I searched around for this, but I can't find anything on it. I'm attempting to build CM9 on my own. I pulled the latest code with "repo init -u git://github.com/CyanogenMod/android.git -b ics --repo-url=git://github.com/android/tools_repo.git" and did a repo sync. Then I ran the extract-files.sh script in the device/samsung/toro directory. Everything ran fine except for where it tried to get "SPG.apk". It returned an error that the file does not exist. I did a find on the phone (adb shell) and couldn't find this apk. I thought i'd go ahead without it and ran "brunch toro". It starts to build and eventually errors out becuase of this file:

make: *** No rule to make target `vendor/samsung/toro/proprietary/SPG.apk', needed by `out/target/product/toro/obj/APPS/SPG_intermediates/SPG.apk'. Stop.
make: *** Waiting for unfinished jobs....

Any help here would be appreciated. I apologize in advance if this isn't the right place.
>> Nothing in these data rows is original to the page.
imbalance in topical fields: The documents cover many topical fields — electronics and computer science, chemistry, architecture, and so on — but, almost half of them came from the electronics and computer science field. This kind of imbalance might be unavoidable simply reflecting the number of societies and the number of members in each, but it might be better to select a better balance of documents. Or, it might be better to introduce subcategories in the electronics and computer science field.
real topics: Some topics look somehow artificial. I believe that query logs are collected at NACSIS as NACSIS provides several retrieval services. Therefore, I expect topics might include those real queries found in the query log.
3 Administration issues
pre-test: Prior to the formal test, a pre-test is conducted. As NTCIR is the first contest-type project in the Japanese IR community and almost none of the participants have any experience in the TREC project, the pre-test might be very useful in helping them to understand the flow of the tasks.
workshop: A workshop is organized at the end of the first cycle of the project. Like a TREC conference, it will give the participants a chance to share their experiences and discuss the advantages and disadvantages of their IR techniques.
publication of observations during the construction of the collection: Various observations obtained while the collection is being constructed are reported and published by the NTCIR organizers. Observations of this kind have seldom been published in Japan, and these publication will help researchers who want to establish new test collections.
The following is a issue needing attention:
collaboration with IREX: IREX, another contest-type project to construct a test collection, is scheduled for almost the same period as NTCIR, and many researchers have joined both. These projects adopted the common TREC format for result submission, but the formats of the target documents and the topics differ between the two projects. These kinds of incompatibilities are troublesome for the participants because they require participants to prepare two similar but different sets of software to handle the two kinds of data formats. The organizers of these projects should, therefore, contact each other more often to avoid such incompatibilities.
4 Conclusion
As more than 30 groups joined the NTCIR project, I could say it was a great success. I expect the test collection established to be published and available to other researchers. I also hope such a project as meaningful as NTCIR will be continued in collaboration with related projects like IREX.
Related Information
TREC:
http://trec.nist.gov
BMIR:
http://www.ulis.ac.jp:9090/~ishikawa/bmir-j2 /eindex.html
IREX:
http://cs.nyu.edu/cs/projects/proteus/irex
update: As I hit submit on this, I stumbled upon this: https://github.com/koush/proprietary_vendor_samsung/blob/ics/toro/proprietary/SPG.apk. I'm getting further now.. hopefully it will complete.


----------



## icanhazdroid (Jun 24, 2011)

tommymdempsey said:


> I searched around for this, but I can't find anything on it. I'm attempting to build CM9 on my own. I pulled the latest code with "repo init -u git://github.com/CyanogenMod/android.git -b ics --repo-url=git://github.com/android/tools_repo.git" and did a repo sync. Then I ran the extract-files.sh script in the device/samsung/toro directory. Everything ran fine except for where it tried to get "SPG.apk". It returned an error that the file does not exist. I did a find on the phone (adb shell) and couldn't find this apk. I thought i'd go ahead without it and ran "brunch toro". It starts to build and eventually errors out becuase of this file:
> 
> make: *** No rule to make target `vendor/samsung/toro/proprietary/SPG.apk', needed by `out/target/product/toro/obj/APPS/SPG_intermediates/SPG.apk'. Stop.
> make: *** Waiting for unfinished jobs....
> ...


Wrong section...but I second this. I eventually got it from Koushs github but idk if its for 4.0.3...I didn't check

Sent from my Galaxy Nexus using RootzWiki


----------



## tommymdempsey (Sep 30, 2011)

Which section should i have posted this in?


----------



## akellar (Jun 11, 2011)

General. The subforums are for releases only.


----------



## tommymdempsey (Sep 30, 2011)

Duly noted. Thanks.


----------



## Mustang302LX (Jun 28, 2011)

akellar said:


> General. The *developer* subforums are for releases only.


^ This! ....Thread moved.


----------



## idkwhothatis123 (Aug 4, 2011)

The spg.apk is the governor for wifi-tether. It essentially is what ties the feature to using vzw paid service. Its been removed to enable free wifi tether. It wouldn't be included, odd its looking for it though while decompiling. I'm assuming that's just a bug they are working on too, just trying to clean up some code.

Sent from my Galaxy Nexus using Tapatalk


----------



## idkwhothatis123 (Aug 4, 2011)

Dub. My bad


----------



## nocoast (Oct 17, 2011)

you could also remove SPG as a target...


----------